ALTERAÇÕES. Nuno Amado, presidente do Millennium BCP, tem agora como maior acionista a Fosun, em vez da Sonangol. Mas em dezembro o banco deve alterar os limites dos direitos de voto dos acionistas

Com o fim da dívida ao Estado, a administração do BCP irá deixar de ter os salários cortados em 50%; a redução salarial temporária acordada com os trabalhadores terminará também no final de junho

Passados quase cinco anos de o BCP ter pedido 3000 milhões de euros emprestados ao Estado, essa dívida está prestes a ser saldada. Fechado o aumento de capital de 1330 milhões de euros levado a cabo nas últimas semanas, o banco vai avançar com a liquidação da última fatia de 700 milhões de euros de ajuda do Estado, conta o “Jornal de Negócios” esta segunda-feira.

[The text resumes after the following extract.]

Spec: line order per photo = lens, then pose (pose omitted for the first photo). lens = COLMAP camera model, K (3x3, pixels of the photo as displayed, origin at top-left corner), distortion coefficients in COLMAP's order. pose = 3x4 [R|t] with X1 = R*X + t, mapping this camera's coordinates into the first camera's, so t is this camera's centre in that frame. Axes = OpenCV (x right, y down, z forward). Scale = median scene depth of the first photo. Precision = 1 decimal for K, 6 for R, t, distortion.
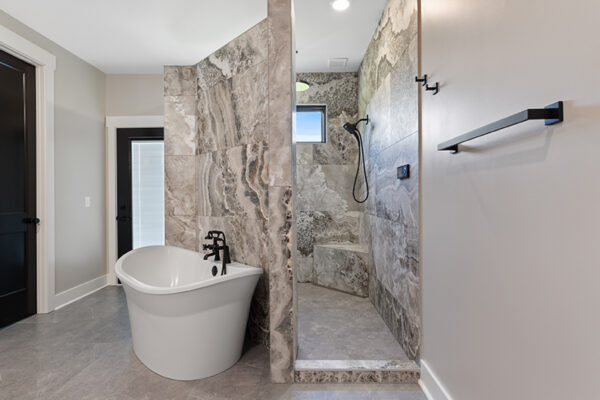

O banco liderado por Nuno Amado já recebeu uma autorização de dez dias do Banco Central Europeu, que entra em vigor a 7 de fevereiro, para levar a cabo este processo.

Segundo o “Negócios”, o BCP pretende antecipar-se ao prazo limite de pagamento, de forma a mostrar ao mercado que entrou num ciclo de normalização.

Com o fim da dívida ao Estado, a administração do BCP irá deixar de ter os salários cortados em 50% e a redução salarial temporária acordada com os trabalhadores terminará no final de junho.